• **PROMPT**
The required result is each line of the entries below containing the string "School".

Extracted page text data
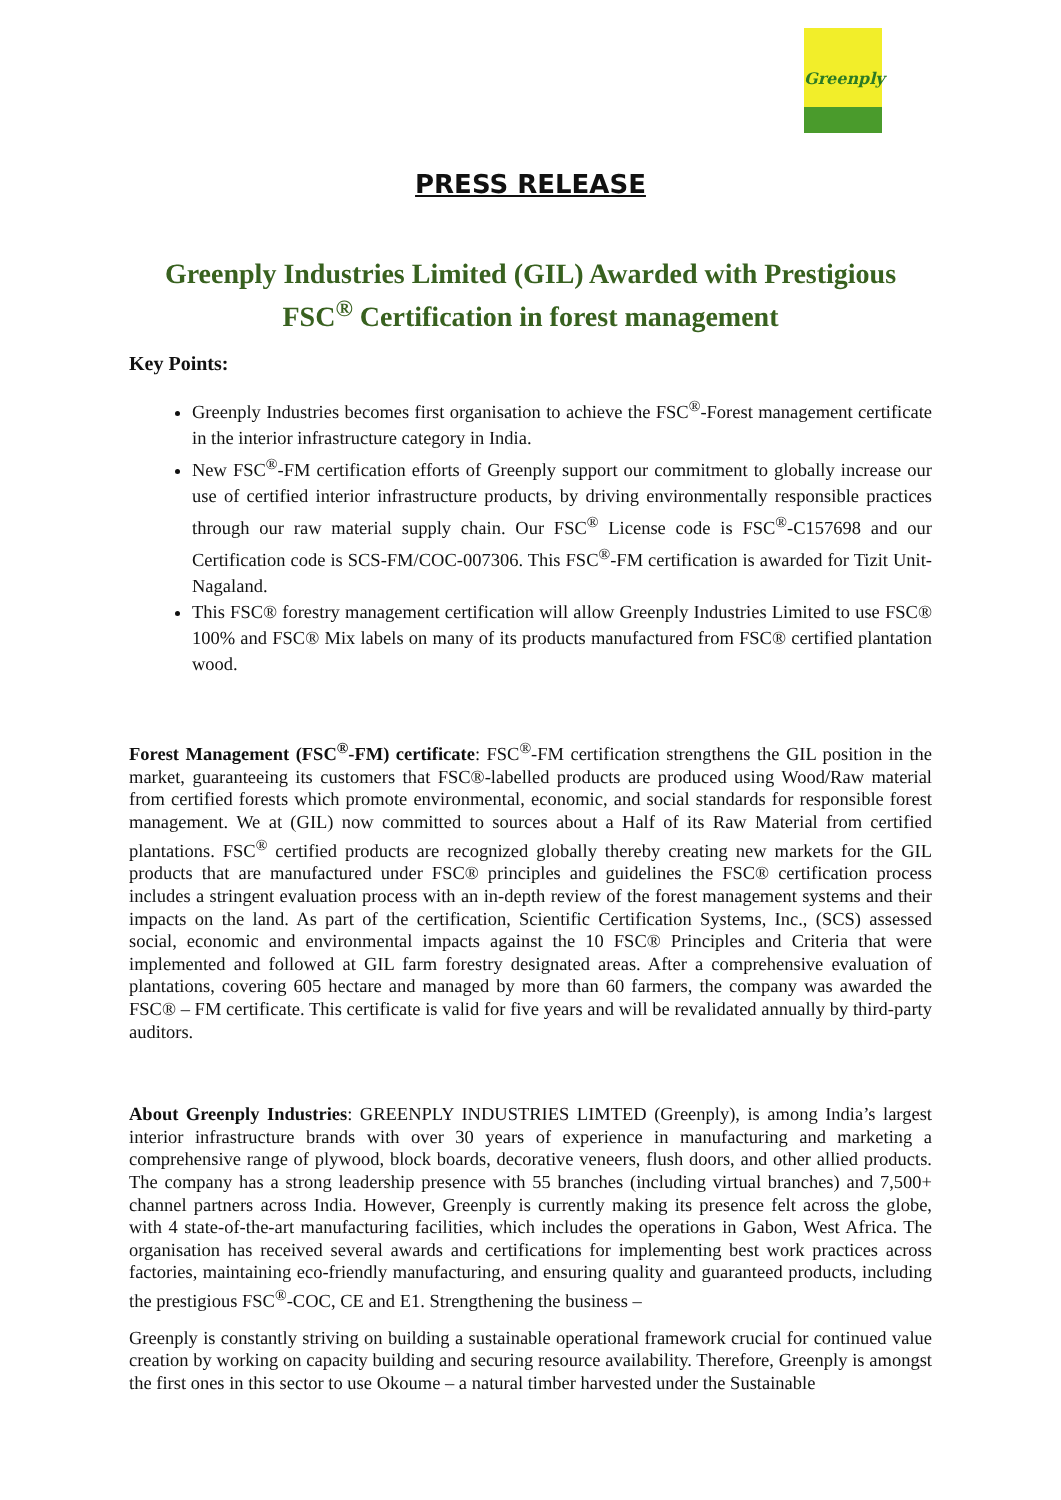Greenply
PRESS RELEASE
Greenply Industries Limited (GIL) Awarded with Prestigious FSC<sup>®</sup> Certification in forest management
Key Points:
Greenply Industries becomes first organisation to achieve the FSC<sup>®</sup>-Forest management certificate in the interior infrastructure category in India.
New FSC<sup>®</sup>-FM certification efforts of Greenply support our commitment to globally increase our use of certified interior infrastructure products, by driving environmentally responsible practices through our raw material supply chain. Our FSC<sup>®</sup> License code is FSC<sup>®</sup>-C157698 and our Certification code is SCS-FM/COC-007306. This FSC<sup>®</sup>-FM certification is awarded for Tizit Unit-Nagaland.
This FSC® forestry management certification will allow Greenply Industries Limited to use FSC® 100% and FSC® Mix labels on many of its products manufactured from FSC® certified plantation wood.
Forest Management (FSC<sup>®</sup>-FM) certificate: FSC<sup>®</sup>-FM certification strengthens the GIL position in the market, guaranteeing its customers that FSC®-labelled products are produced using Wood/Raw material from certified forests which promote environmental, economic, and social standards for responsible forest management. We at (GIL) now committed to sources about a Half of its Raw Material from certified plantations. FSC<sup>®</sup> certified products are recognized globally thereby creating new markets for the GIL products that are manufactured under FSC® principles and guidelines the FSC® certification process includes a stringent evaluation process with an in-depth review of the forest management systems and their impacts on the land. As part of the certification, Scientific Certification Systems, Inc., (SCS) assessed social, economic and environmental impacts against the 10 FSC® Principles and Criteria that were implemented and followed at GIL farm forestry designated areas. After a comprehensive evaluation of plantations, covering 605 hectare and managed by more than 60 farmers, the company was awarded the FSC® – FM certificate. This certificate is valid for five years and will be revalidated annually by third-party auditors.
About Greenply Industries: GREENPLY INDUSTRIES LIMTED (Greenply), is among India’s largest interior infrastructure brands with over 30 years of experience in manufacturing and marketing a comprehensive range of plywood, block boards, decorative veneers, flush doors, and other allied products. The company has a strong leadership presence with 55 branches (including virtual branches) and 7,500+ channel partners across India. However, Greenply is currently making its presence felt across the globe, with 4 state-of-the-art manufacturing facilities, which includes the operations in Gabon, West Africa. The organisation has received several awards and certifications for implementing best work practices across factories, maintaining eco-friendly manufacturing, and ensuring quality and guaranteed products, including the prestigious FSC<sup>®</sup>-COC, CE and E1. Strengthening the business –
Greenply is constantly striving on building a sustainable operational framework crucial for continued value creation by working on capacity building and securing resource availability. Therefore, Greenply is amongst the first ones in this sector to use Okoume – a natural timber harvested under the Sustainable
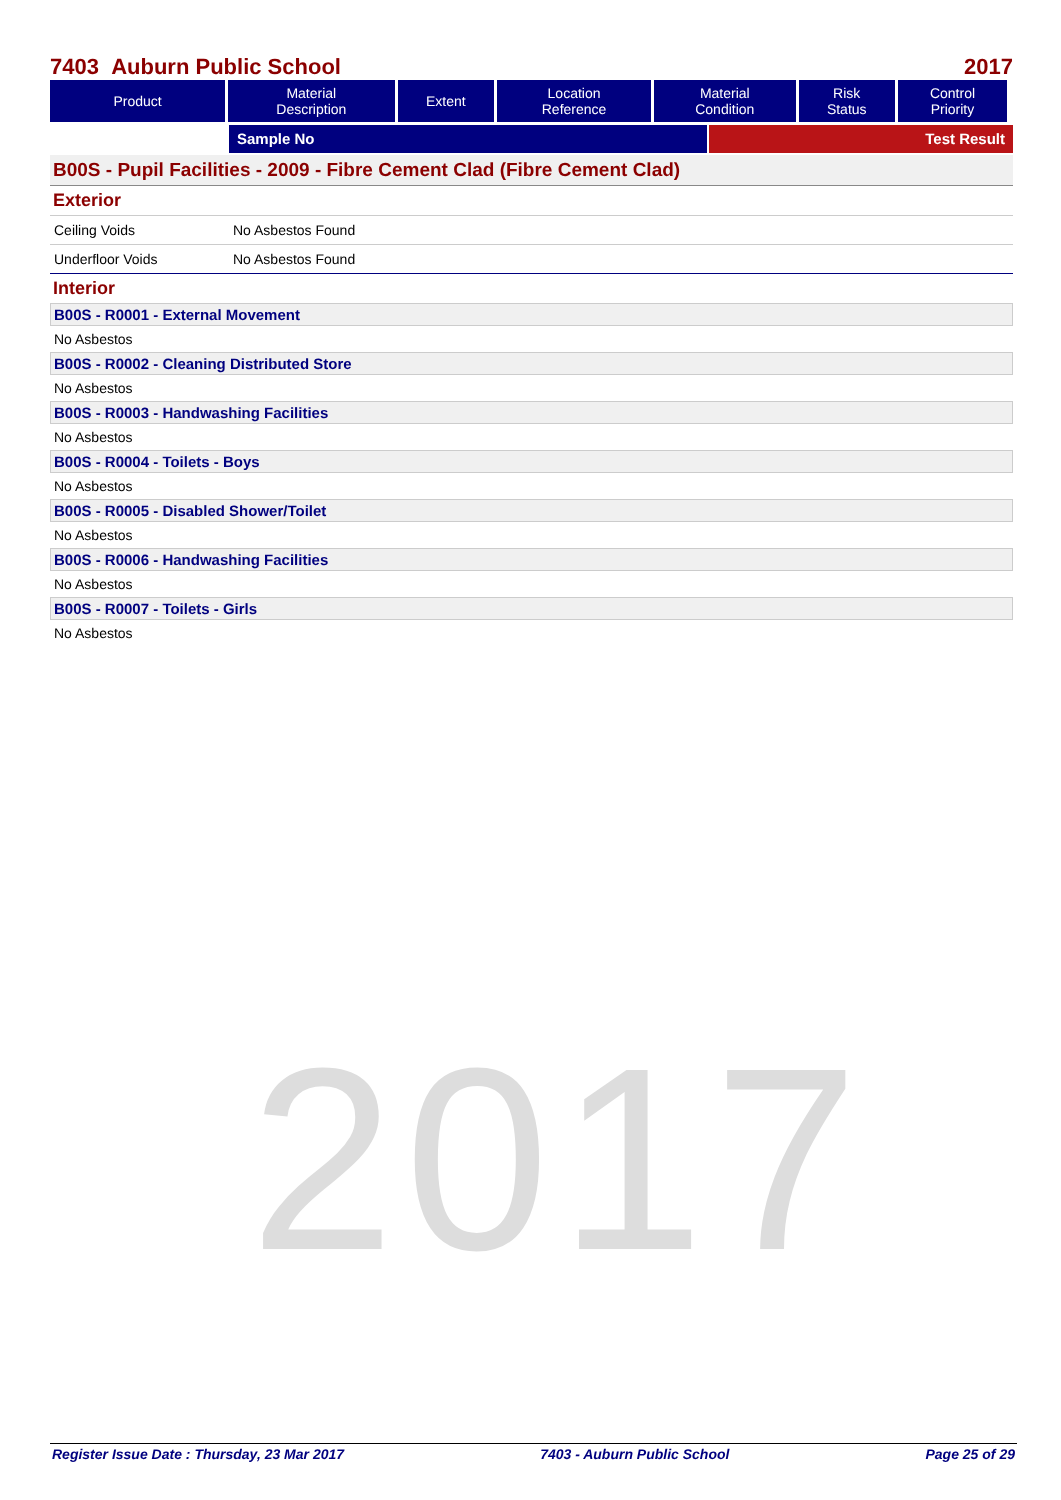2017
7403 Auburn Public School 2017
| Product | Material Description | Extent | Location Reference | Material Condition | Risk Status | Control Priority |
| --- | --- | --- | --- | --- | --- | --- |
Sample No Test Result
B00S - Pupil Facilities - 2009 - Fibre Cement Clad (Fibre Cement Clad)
Exterior
Ceiling Voids No Asbestos Found
Underfloor Voids No Asbestos Found
Interior
B00S - R0001 - External Movement
No Asbestos
B00S - R0002 - Cleaning Distributed Store
No Asbestos
B00S - R0003 - Handwashing Facilities
No Asbestos
B00S - R0004 - Toilets - Boys
No Asbestos
B00S - R0005 - Disabled Shower/Toilet
No Asbestos
B00S - R0006 - Handwashing Facilities
No Asbestos
B00S - R0007 - Toilets - Girls
No Asbestos
Register Issue Date : Thursday, 23 Mar 2017 7403 - Auburn Public School Page 25 of 29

• **PROBLEM SOLUTION**
7403 Auburn Public School 2017
Register Issue Date : Thursday, 23 Mar 2017 7403 - Auburn Public School Page 25 of 29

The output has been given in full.